[TRTLLM-10296][fix] Fix the potential misaligned access due to vectorized ld/st instructions in NVLinkOneSided A2A. (NVIDIA#10539)

Signed-off-by: Bo Li <22713281+bobboli@users.noreply.github.com>

Author: bobboli

cpp/tensorrt_llm/thop/moeAlltoAllOp.cpp

@@ -33,6 +33,8 @@ namespace torch_ext
 namespace moe_comm
 {
 
+static constexpr size_t CACHELINE_ALIGNMENT = 128;
+
 // TODO: Is Alignment necessary?
 // Helper function to align offset to specified byte boundary
 inline size_t alignOffset(size_t offset, size_t alignment)
@@ -46,7 +48,6 @@ MoeA2ADataOffsets calculateOffsets(int epSize, int maxNumTokens)
     // TODO: Use lambdas to encapsulate offset and alignment for each entry, which is less error prone and easier to
     // read.

## What to work on
1. List every function parameter name that appears in the code of the commit diff.
2. Copy the commit diff verbatim, starting at the line that contains "Author: bobboli" and stopping after "epSize, int maxNumTokens)".

## Data listing
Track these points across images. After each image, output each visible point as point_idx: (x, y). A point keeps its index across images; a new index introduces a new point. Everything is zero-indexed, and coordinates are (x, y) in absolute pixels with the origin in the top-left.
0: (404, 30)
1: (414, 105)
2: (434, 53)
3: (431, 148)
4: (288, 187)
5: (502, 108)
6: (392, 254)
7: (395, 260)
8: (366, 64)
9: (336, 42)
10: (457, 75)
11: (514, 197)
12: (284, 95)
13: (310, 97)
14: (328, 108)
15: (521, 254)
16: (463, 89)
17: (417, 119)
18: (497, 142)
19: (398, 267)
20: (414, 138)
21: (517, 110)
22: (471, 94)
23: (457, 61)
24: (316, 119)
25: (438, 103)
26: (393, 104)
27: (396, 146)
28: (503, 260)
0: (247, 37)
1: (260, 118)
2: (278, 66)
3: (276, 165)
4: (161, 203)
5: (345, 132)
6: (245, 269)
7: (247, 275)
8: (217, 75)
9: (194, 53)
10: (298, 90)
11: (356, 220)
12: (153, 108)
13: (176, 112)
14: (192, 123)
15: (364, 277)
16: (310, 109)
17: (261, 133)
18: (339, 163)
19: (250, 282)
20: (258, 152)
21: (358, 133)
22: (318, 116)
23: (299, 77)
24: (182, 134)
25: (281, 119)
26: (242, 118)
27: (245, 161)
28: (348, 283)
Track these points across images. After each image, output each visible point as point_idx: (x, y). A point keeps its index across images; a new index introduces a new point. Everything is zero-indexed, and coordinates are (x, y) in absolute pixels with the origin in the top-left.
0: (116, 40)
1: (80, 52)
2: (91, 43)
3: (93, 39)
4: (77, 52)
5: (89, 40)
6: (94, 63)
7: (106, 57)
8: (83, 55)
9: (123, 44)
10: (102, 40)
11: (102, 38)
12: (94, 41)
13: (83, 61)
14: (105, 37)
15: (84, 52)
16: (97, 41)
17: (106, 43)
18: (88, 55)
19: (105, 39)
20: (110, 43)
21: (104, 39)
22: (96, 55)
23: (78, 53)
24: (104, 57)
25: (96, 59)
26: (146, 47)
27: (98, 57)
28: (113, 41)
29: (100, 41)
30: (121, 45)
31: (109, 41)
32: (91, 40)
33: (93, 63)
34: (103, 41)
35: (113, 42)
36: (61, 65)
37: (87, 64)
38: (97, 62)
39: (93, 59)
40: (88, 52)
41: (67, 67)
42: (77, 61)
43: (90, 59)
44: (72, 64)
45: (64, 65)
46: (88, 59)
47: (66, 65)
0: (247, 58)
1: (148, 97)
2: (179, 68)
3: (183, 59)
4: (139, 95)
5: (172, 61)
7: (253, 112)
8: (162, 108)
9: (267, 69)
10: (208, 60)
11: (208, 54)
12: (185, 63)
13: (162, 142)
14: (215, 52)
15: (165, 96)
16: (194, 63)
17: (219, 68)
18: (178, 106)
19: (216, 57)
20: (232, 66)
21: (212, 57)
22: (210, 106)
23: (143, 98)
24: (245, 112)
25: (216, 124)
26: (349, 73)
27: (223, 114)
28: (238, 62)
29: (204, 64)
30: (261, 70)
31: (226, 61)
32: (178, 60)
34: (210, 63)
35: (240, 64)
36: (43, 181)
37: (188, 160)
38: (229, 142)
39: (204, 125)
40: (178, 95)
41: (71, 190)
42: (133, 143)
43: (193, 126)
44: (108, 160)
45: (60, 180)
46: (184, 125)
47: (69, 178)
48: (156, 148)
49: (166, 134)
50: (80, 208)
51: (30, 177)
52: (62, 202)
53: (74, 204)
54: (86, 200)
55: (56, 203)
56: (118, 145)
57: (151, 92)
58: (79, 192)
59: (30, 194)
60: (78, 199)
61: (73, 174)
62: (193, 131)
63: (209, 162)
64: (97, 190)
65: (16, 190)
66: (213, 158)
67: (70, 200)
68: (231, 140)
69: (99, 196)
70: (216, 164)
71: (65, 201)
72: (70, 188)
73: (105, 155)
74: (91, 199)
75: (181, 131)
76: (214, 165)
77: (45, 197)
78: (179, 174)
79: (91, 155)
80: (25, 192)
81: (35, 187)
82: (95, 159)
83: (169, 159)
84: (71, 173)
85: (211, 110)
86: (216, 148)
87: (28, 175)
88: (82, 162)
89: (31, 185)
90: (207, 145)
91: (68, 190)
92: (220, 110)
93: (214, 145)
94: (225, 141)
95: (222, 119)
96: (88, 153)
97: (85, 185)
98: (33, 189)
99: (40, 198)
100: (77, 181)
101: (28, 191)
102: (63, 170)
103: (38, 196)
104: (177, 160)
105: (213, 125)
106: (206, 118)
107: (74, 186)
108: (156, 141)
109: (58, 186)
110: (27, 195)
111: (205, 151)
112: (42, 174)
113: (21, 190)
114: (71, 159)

==

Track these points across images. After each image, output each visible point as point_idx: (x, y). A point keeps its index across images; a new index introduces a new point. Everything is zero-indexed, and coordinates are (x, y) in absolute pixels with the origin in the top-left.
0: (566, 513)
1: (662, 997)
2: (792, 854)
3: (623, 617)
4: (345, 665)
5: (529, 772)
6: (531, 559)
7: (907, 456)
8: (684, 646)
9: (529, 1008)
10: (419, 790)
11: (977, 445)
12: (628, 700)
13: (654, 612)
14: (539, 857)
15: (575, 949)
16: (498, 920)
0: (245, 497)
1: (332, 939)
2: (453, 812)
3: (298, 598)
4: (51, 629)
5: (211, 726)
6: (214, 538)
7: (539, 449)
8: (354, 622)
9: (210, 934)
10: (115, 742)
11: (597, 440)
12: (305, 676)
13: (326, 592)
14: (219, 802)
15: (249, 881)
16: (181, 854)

==

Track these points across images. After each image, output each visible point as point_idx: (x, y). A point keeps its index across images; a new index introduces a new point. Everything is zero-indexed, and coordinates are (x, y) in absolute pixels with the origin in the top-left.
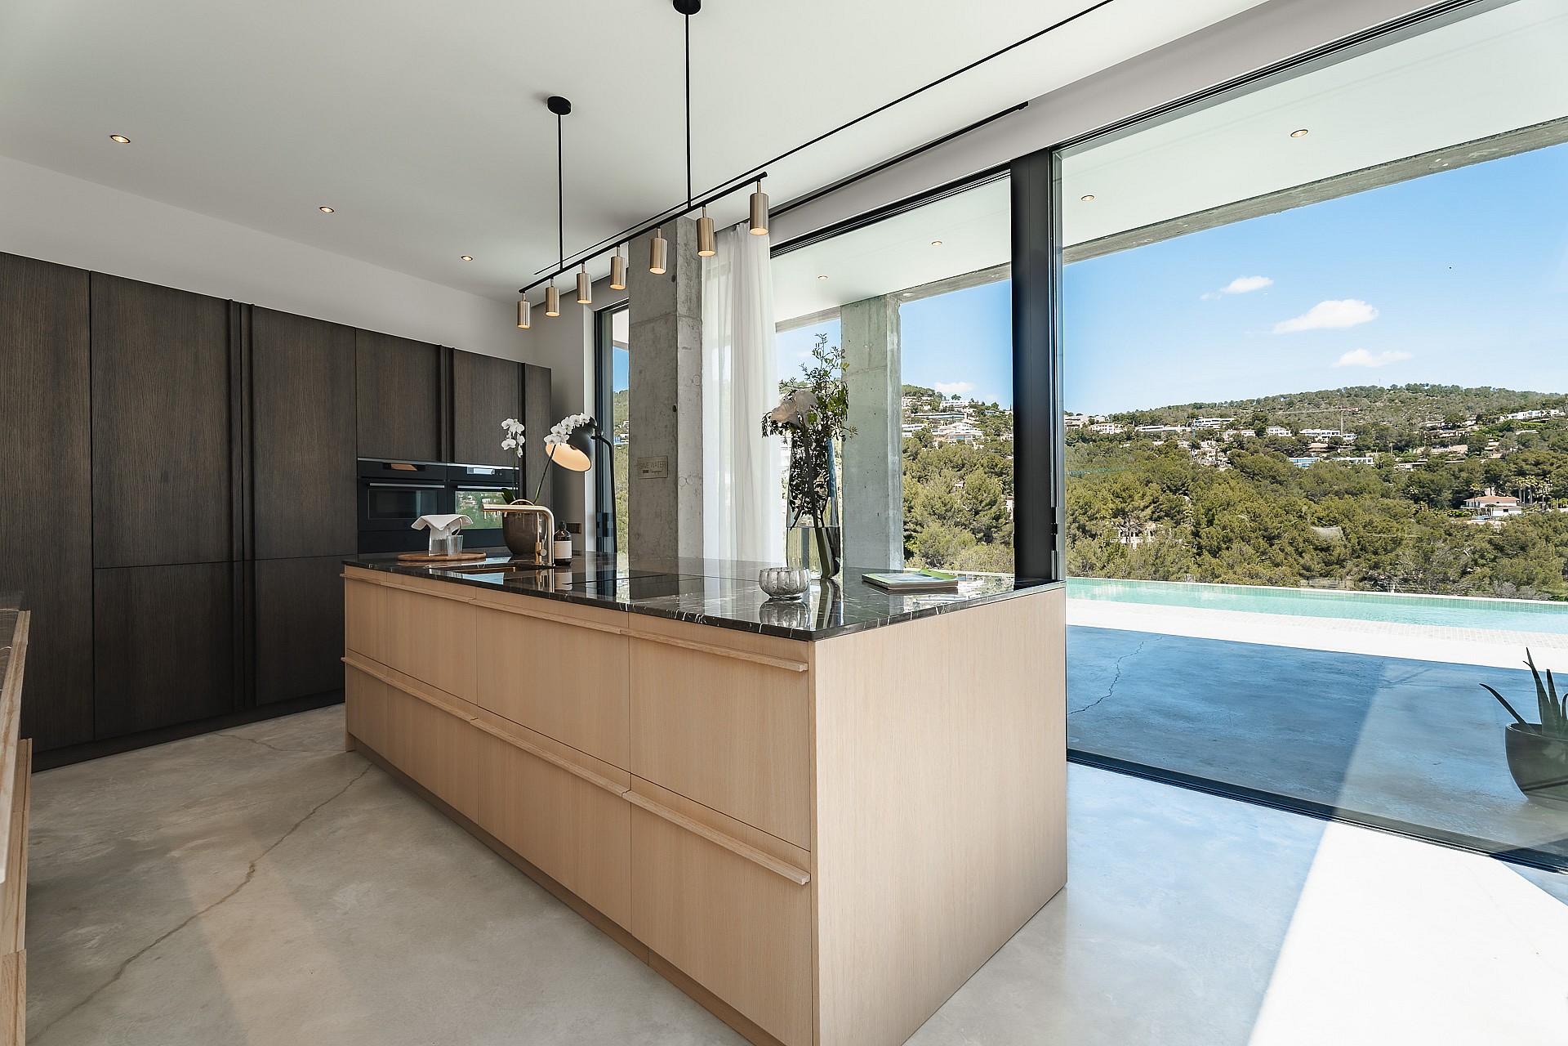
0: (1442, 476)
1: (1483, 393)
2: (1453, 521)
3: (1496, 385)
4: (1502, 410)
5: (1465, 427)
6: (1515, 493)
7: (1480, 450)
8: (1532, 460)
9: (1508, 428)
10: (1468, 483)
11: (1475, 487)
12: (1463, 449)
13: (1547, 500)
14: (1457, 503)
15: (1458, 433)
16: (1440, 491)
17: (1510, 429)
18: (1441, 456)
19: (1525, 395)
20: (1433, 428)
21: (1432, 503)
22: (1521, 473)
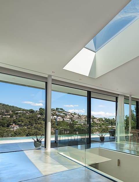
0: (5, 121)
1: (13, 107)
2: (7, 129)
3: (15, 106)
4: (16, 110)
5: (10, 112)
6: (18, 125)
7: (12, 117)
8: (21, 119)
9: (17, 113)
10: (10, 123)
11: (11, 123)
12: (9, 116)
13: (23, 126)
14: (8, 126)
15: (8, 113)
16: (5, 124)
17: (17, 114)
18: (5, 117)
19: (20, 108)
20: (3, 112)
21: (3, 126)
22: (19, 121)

## Response list
1. offset, alignment, epSize, maxNumTokens

2.
Author: bobboli

cpp/tensorrt_llm/thop/moeAlltoAllOp.cpp

@@ -33,6 +33,8 @@ namespace torch_ext
 namespace moe_comm
 {
 
+static constexpr size_t CACHELINE_ALIGNMENT = 128;
+
 // TODO: Is Alignment necessary?
 // Helper function to align offset to specified byte boundary
 inline size_t alignOffset(size_t offset, size_t alignment)
@@ -46,7 +48,6 @@ MoeA2ADataOffsets calculateOffsets(int epSize, int maxNumTokens)